Section 8-b of the Court of Claims Act requires that to recover money damages for wrongful or unjust conviction, a claimant must prove, by clear and convincing evidence, that 1) he was convicted of one or more crimes and served all or part of the sentence imposed, 2) the judgment of conviction was reversed or vacated and the indictment dismissed pursuant to one of several grounds enumerated in the Statute,[2] 3) that he did not commit any of the acts, and 4) that he did not cause or bring about his conviction (Torres v State of New York, 228 AD2d 579 [2d Dept 1996]).

Defendant has moved for dismissal of this Claim on the ground that the only crime for which Claimant was convicted was violation of V&TL §1192(2), and that conviction was never reversed or vacated. Consequently, according to defense counsel, incarceration that results from a probation violation, even when the violation is unlawful, cannot qualify as the type of incarceration for which recovery can be sought pursuant to Court of Claims Act §8-b. Claimant, on the other hand, contends that because the warrant for his arrest was defective, his subsequent incarceration was therefore unjust.

It is undisputed that violation of probation is not a crime. Section 10.00(6) of the Penal Law defines a “crime” as a “misdemeanor or a felony,” and the remedy contained in section 8-b of the Court of Claims Act is available only to persons who are convicted and subsequently imprisoned “for one or more felonies or misdemeanors.” In Darvin M. v Jacobs (69 NY2d 957 [1987]), the Court of Appeals confirmed that violation of probation is not an independent crime:
A violation of probation giving rise to revocation proceedings is not a “crime” or “offense” (see, Penal Law § 10.00[1], [6] ) which, pursuant to the County Law, must be prosecuted by a District Attorney (see, County Law §§ 700, 927). Nor is a revocation proceeding a “criminal action” (CPL 1.20[16] ) under the Criminal Procedure Law at which a “prosecutor” represents the People (CPL 1.20[31] ). A “criminal action” terminates upon sentencing (see, CPL 1.20[16]; cf., Matter of Schumer v Holtzman, 60 NY2d 46). A probation revocation, in contrast, is a “criminal proceeding” brought after the completed “criminal action” (see, CPL 1.20[18] ). Its purpose is to determine if defendant's subsequent acts violate the conditions of the original sentence not whether the acts constitute a crime.
To the extent, therefore, that Claimant asserts that his incarceration resulted from wrongful violation of his probation status, he is not entitled to the remedy provided by section 8-b of the Court of Claims Act.

Even if the Court were to accept that wrongful violation of Claimant’s probation could give rise to an action for unjust conviction, however, in that it caused him to serve a period of imprisonment on the original criminal charge, he still could not succeed in meeting the other requirements of the statute.

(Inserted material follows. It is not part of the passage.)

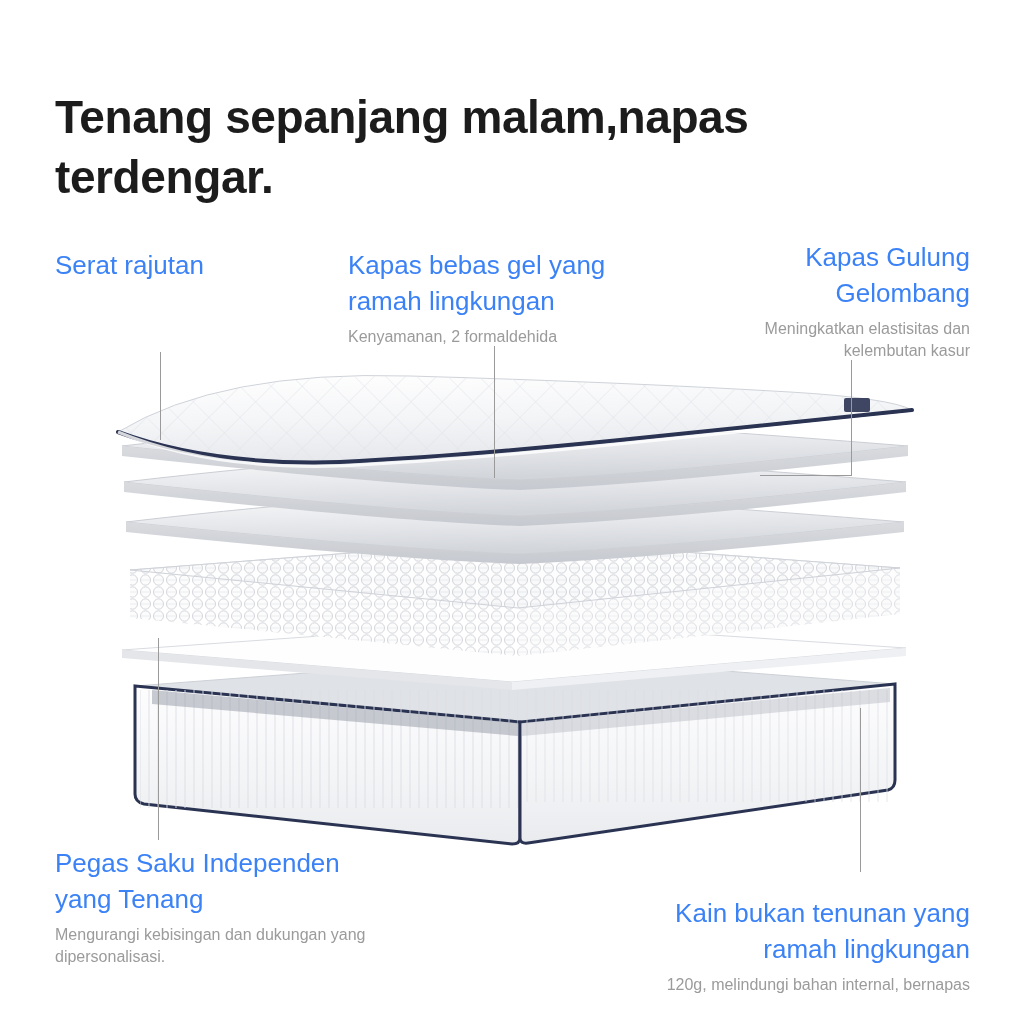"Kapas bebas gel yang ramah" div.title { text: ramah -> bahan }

In a factually similar case, another criminal defendant, also convicted of Driving While Intoxicated and sentenced to probation, subsequently violated a condition of that probation and was sentenced to an indeterminate term of imprisonment. As here, the conviction for violation of probation was vacated as the court lacked jurisdiction (People v Barnes, 59 AD2d 170 [3d Dept 1977]).[3] An unjust conviction action was then commenced in the Court of Claims and, in that instance, the State apparently conceded that the claimant had been convicted of a crime and served part of his sentence. The claim was nevertheless dismissed, because he was unable to prove that he was innocent of the charges brought against him, that they were vacated on one of the enumerated grounds, or that he had not contributed to his own conviction.
[I]t is disingenuous, at best, for claimant to contend that he is innocent of the accusation that he violated the terms of his probation or that he failed to contribute to his conviction, given that he pleaded guilty before the Rensselaer County Court to driving while intoxicated at a time when a condition of his probation was that he not operate a motor vehicle, and that conviction remains undisturbed.
(Barnes v State of New York, 153 AD2d 968. 969 [1989].)

In the instant case, Claimant does not contend that he was innocent of the original charge, Driving While Intoxicated, and at the April 2004 hearing, Claimant admitted that he consumed alcoholic beverages prior to and leading to the charge of probation violation (Marmelstein affirmation, ¶7). Such consumption, a voluntary act on his part, was the chief factor contributing to revocation of his probation. Further, Claimant concedes that the conviction for Driving While Intoxicated was never reversed (McClure affidavit, p 3), and, as the Third Department held in Barnes (supra), “[n]one of the provisions of the Criminal Procedure Law adverted to in subdivision 5 (b) of Court of Claims Act § 8-b” were the basis for the reversal of the probation violation.

The Court does not deny the underlying logic of Claimant’s argument: that at the time he was imprisoned on the charge of probation violation, he was not in fact on probation and therefore he could not be guilty of violating the conditions of a non-existent probation. The relief afforded by section 8-b of the Court of Claims Act, however, is not available to any and all individuals who have been wrongfully imprisoned. It is an exceptional remedy and available only to those who, among other things, “did not by [their] own conduct cause or bring about [their] conviction” (section 8-b[4][b]). This requirement must be met even by those individuals who, like Claimant, were imprisoned for acts or omissions that “did not constitute a felony or misdemeanor against the state” (section 8-b[4][a]). Because Claimant’s own actions caused or brought about his probation violation which, in turn, led to his incarceration, he cannot recover for unjust conviction, even if the court that revoked his probation lacked jurisdiction to do so and even if the actions lending to the revocation did not, under the circumstances, constitute a felony or misdemeanor against the State.

Defendant’s motion is GRANTED and Claim No. 112330-A is dismissed.

November 11, 2006
Albany, New York

Judge of the Court of Claims

[1]. The court held that County Court had violated Penal Law § 60.01(2)(d) by imposing an additional 180-day jail term in connection with Claimant’s second probation violation while purportedly continuing his probation. Because his probation should have been terminated when he was sentenced to 180 days jail time following the second violation, “the court was without jurisdiction to find a violation of his already-terminated probation” (26 AD3d at 675).
[2]. Those grounds are the grounds set forth in sections 440.10(1)(a), 440.10(1)(b), 440.10(1)(c), 440.10(1)(e), 440.10(1)(g), 470.20(1)(A), 470.20(2), 470.20(3), and 470.20(5) of the Criminal Procedure Law.
[3]. In that case, the defendant had originally been sentenced in Albany County but his probation was transferred to Rensselaer County. As a result, Albany County Court no longer had jurisdiction to conduct a violation of probation hearing.